=== Section Start ===

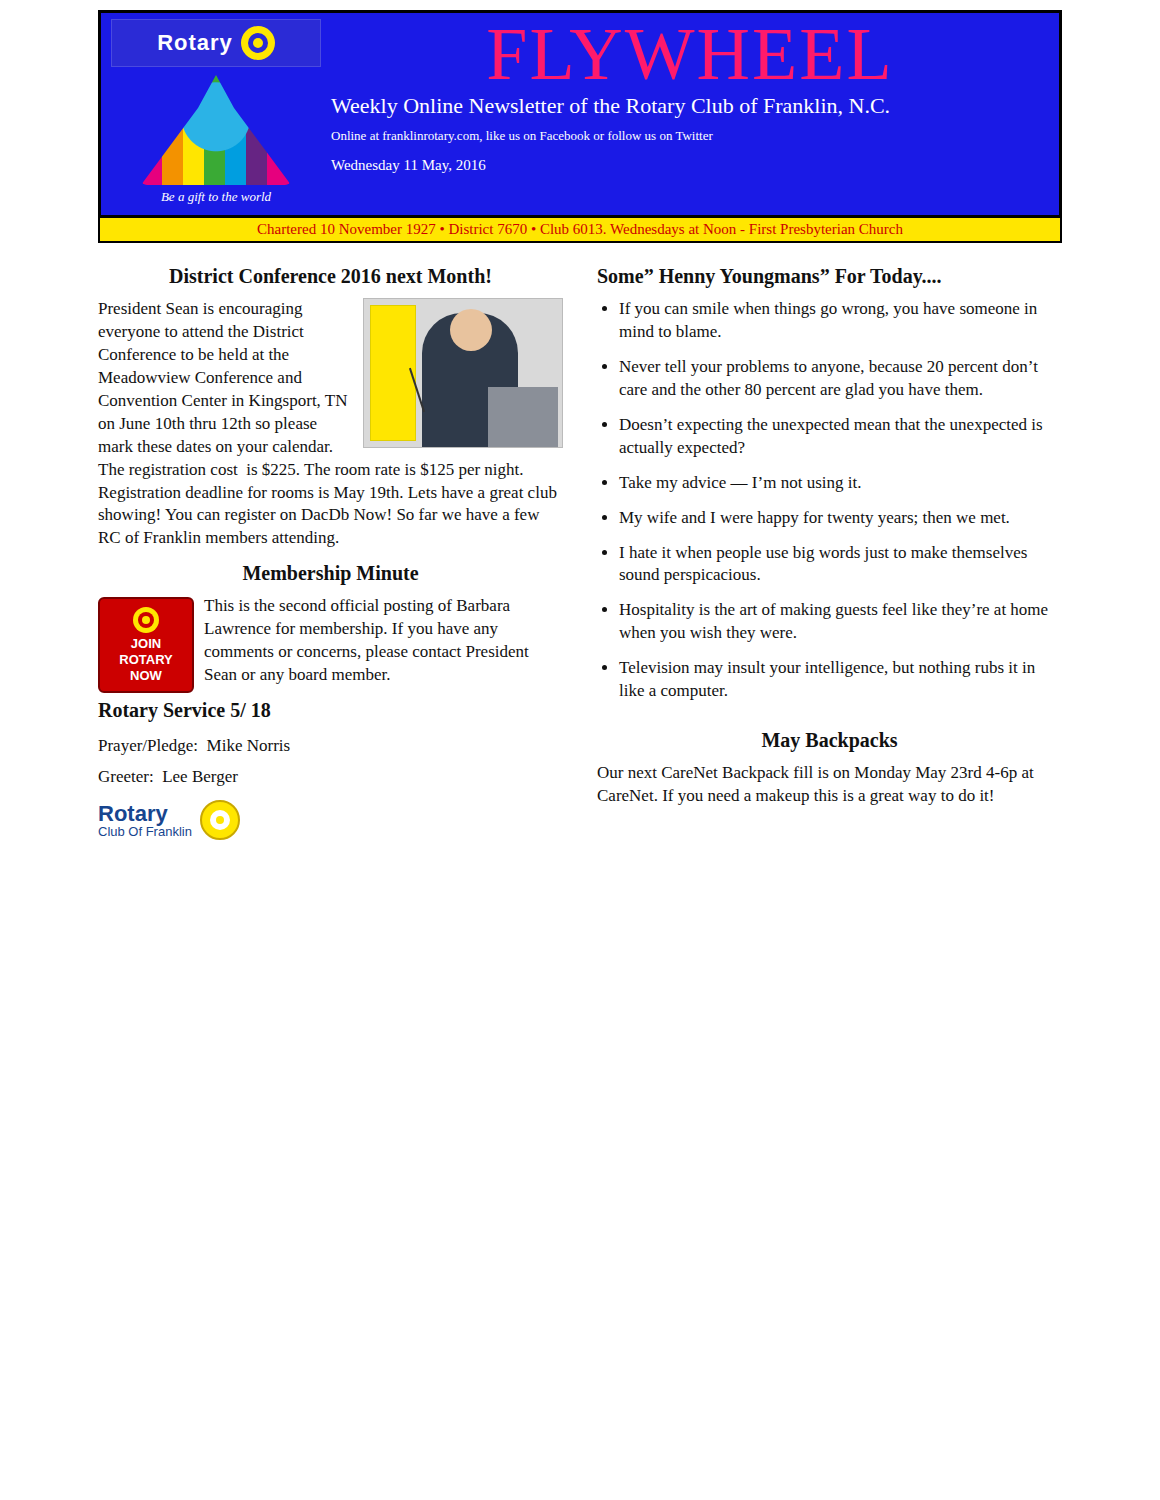Rotary
Be a gift to the world
FLYWHEEL
Weekly Online Newsletter of the Rotary Club of Franklin, N.C.
Online at franklinrotary.com, like us on Facebook or follow us on Twitter
Wednesday 11 May, 2016
Chartered 10 November 1927 • District 7670 • Club 6013. Wednesdays at Noon - First Presbyterian Church
District Conference 2016 next Month!
President Sean is encouraging everyone to attend the District Conference to be held at the Meadowview Conference and Convention Center in Kingsport, TN on June 10th thru 12th so please mark these dates on your calendar. The registration cost is $225. The room rate is $125 per night. Registration deadline for rooms is May 19th. Lets have a great club showing! You can register on DacDb Now! So far we have a few RC of Franklin members attending.
Membership Minute
JOIN ROTARY NOW
This is the second official posting of Barbara Lawrence for membership. If you have any comments or concerns, please contact President Sean or any board member.
Rotary Service 5/ 18
Prayer/Pledge: Mike Norris
Greeter: Lee Berger
Rotary
Club Of Franklin
Some” Henny Youngmans” For Today....
If you can smile when things go wrong, you have someone in mind to blame.
Never tell your problems to anyone, because 20 percent don’t care and the other 80 percent are glad you have them.
Doesn’t expecting the unexpected mean that the unexpected is actually expected?
Take my advice — I’m not using it.
My wife and I were happy for twenty years; then we met.
I hate it when people use big words just to make themselves sound perspicacious.
Hospitality is the art of making guests feel like they’re at home when you wish they were.
Television may insult your intelligence, but nothing rubs it in like a computer.
May Backpacks
Our next CareNet Backpack fill is on Monday May 23rd 4-6p at CareNet. If you need a makeup this is a great way to do it!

=== Section End ===

INSTRUCTIONS TO FOLLOW
Show the lines of the records that contain the word "next".

ANSWER BELOW
District Conference 2016 next Month!
Our next CareNet Backpack fill is on Monday May 23rd 4-6p at CareNet. If you need a makeup this is a great way to do it!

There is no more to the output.